As black people, including you, Mr President, we are prepared to risk it all (ink and data) to nail the killers of the #Phoenix22. Because in the #Phoenix22 matter, the suspects are allegedly “rouge” Indians driven by ingrained racism. So we are only offended because during an orgy of family killings, some random Indians joined in.
Truth be told, we don’t give a fig about the other black bodies who might have been killed by their own. By your own admission Mr President, the death of the other 308 black people is not tragic. I get you, Sir. Joseph Stalin opined: “A single death is a tragedy, a million deaths are a statistic”.
This may explain why you declared 10 days of national mourning for Zambia’s founding father Kenneth Kaunda, who died recently aged 97.
Yet you didn’t announce even an hour of national mourning for the dearly departed combatants of the #FreeZuma rebellion. This justifies my long-held thesis that black lives don’t matter. Perhaps this depends on who died or who did the killing, as in the #Phoenix22. Perhaps.

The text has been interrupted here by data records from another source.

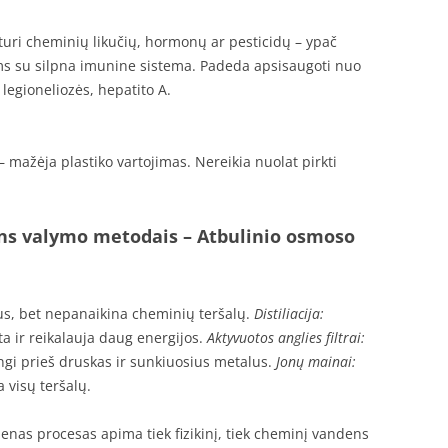
uri cheminių likučių, hormonų ar pesticidų – ypač
s su silpna imunine sistema. Padeda apsisaugoti nuo
 legioneliozės, hepatito A.
 mažėja plastiko vartojimas. Nereikia nuolat pirkti
ens valymo metodais
– Atbulinio osmoso
s, bet nepanaikina cheminių teršalų.
Distiliacija:
ta ir reikalauja daug energijos.
Aktyvuotos anglies filtrai:
ngi prieš druskas ir sunkiuosius metalus.
Jonų mainai:
 visų teršalų.
vienas procesas apima tiek fizikinį, tiek cheminį vandens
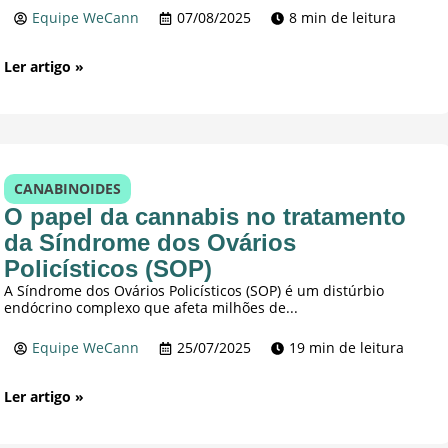
Equipe WeCann
07/08/2025
8 min de leitura
Ler artigo »
CANABINOIDES
O papel da cannabis no tratamento
da Síndrome dos Ovários
Policísticos (SOP)
A Síndrome dos Ovários Policísticos (SOP) é um distúrbio
endócrino complexo que afeta milhões de...
Equipe WeCann
25/07/2025
19 min de leitura
Ler artigo »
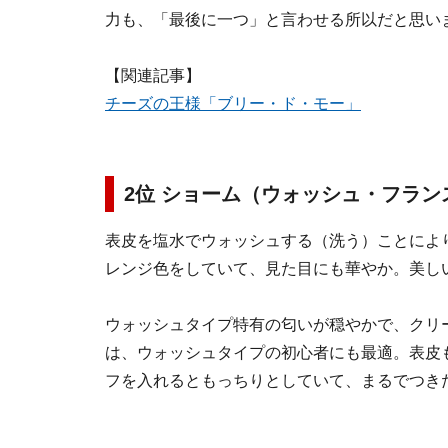
力も、「最後に一つ」と言わせる所以だと思い
【関連記事】
チーズの王様「ブリー・ド・モー」
2位 ショーム（ウォッシュ・フラン
表皮を塩水でウォッシュする（洗う）ことによ
レンジ色をしていて、見た目にも華やか。美し
ウォッシュタイプ特有の匂いが穏やかで、クリ
は、ウォッシュタイプの初心者にも最適。表皮
フを入れるともっちりとしていて、まるでつき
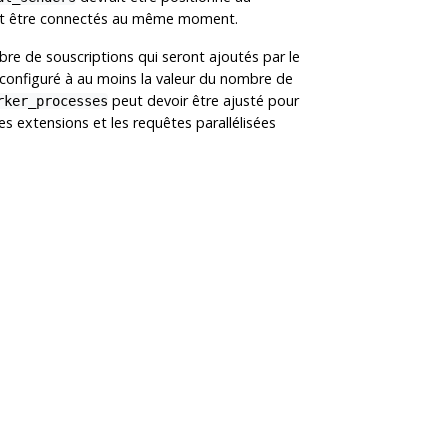
ent être connectés au même moment.
mbre de souscriptions qui seront ajoutés par le
 configuré à au moins la valeur du nombre de
peut devoir être ajusté pour
rker_processes
es extensions et les requêtes parallélisées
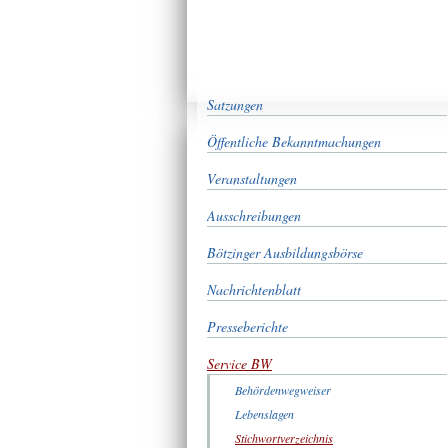
Satzungen
Öffentliche Bekanntmachungen
Veranstaltungen
Ausschreibungen
Bötzinger Ausbildungsbörse
Nachrichtenblatt
Presseberichte
Service BW
Behördenwegweiser
Lebenslagen
Stichwortverzeichnis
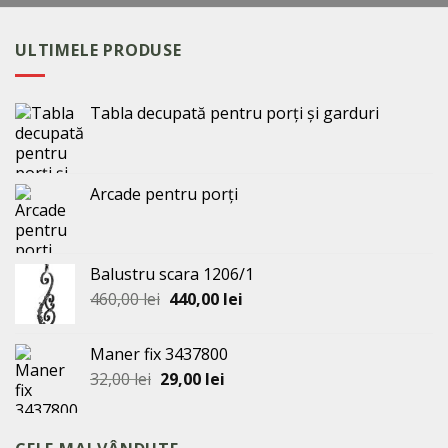
ULTIMELE PRODUSE
Tabla decupată pentru porți și garduri
Arcade pentru porți
Balustru scara 1206/1
Prețul
Prețul
460,00
lei
440,00
lei
inițial
curent
a
este:
Maner fix 3437800
fost:
440,00 lei.
Prețul
Prețul
32,00
lei
29,00
lei
460,00 lei.
inițial
curent
a
este:
fost:
29,00 lei.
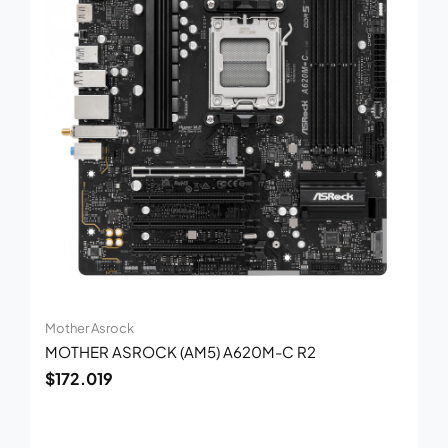
Mother Asrock
MOTHER ASROCK (AM5) A620M-C R2
$
172.019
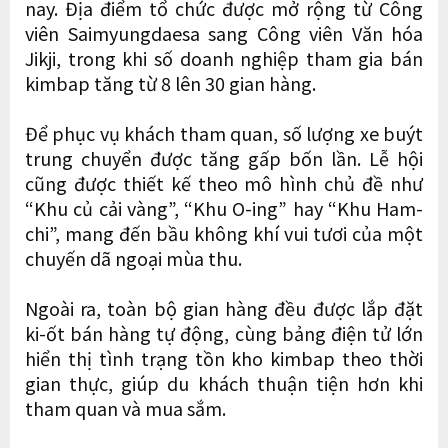
nay. Địa điểm tổ chức được mở rộng từ Công
viên Saimyungdaesa sang Công viên Văn hóa
Jikji, trong khi số doanh nghiệp tham gia bán
kimbap tăng từ 8 lên 30 gian hàng.
Để phục vụ khách tham quan, số lượng xe buýt
trung chuyển được tăng gấp bốn lần. Lễ hội
cũng được thiết kế theo mô hình chủ đề như
“Khu củ cải vàng”, “Khu O-ing” hay “Khu Ham-
chi”, mang đến bầu không khí vui tươi của một
chuyến dã ngoại mùa thu.
Ngoài ra, toàn bộ gian hàng đều được lắp đặt
ki-ốt bán hàng tự động, cùng bảng điện tử lớn
hiển thị tình trạng tồn kho kimbap theo thời
gian thực, giúp du khách thuận tiện hơn khi
tham quan và mua sắm.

On the other hand, there’s the Life Esidimeni tragedy that saw 143 psychiatric patients dead. Former Gauteng Health MEC Qedani Mahlangu committed a Himalayan blunder; on her watch white people were killed. She has lived to rue the day. She was hounded out of the executive and ANC provincial leadership. The tragedy was promptly investigated and families were compensated over R1-million each for damages.
As I write, the Life Esidimeni inquest is underway to turn the tide on rampant impunity. All these milestones in a short five years.
Juxtapose this with the Marikana massacre that saw 34 black bodies killed. In the aftermath of the tragedy there was the usual nauseating song and dance of no consequences. The Zuma administration commissioned a judicial probe. Riah Phiyega, the former police commissioner, was sacrificed: fired.
Yet, nine years later, no police officer has been held accountable. No families have been compensated. You haven’t even declared two minutes of national mourning.
In fact, you, Mr President, haven’t even set foot in Marikana.
Till next week my man. Just don’t ask me to take the knee.
“Send me”.
This Letter to Mahlamba Ndlopfu is written by Bhekisisa Mncube, a former senior Witness political journalist, the 2020 regional winner in the Opinion category of the Vodacom Journalist of the Year Award, and author of The Love Diary of a Zulu Boy, a memoir.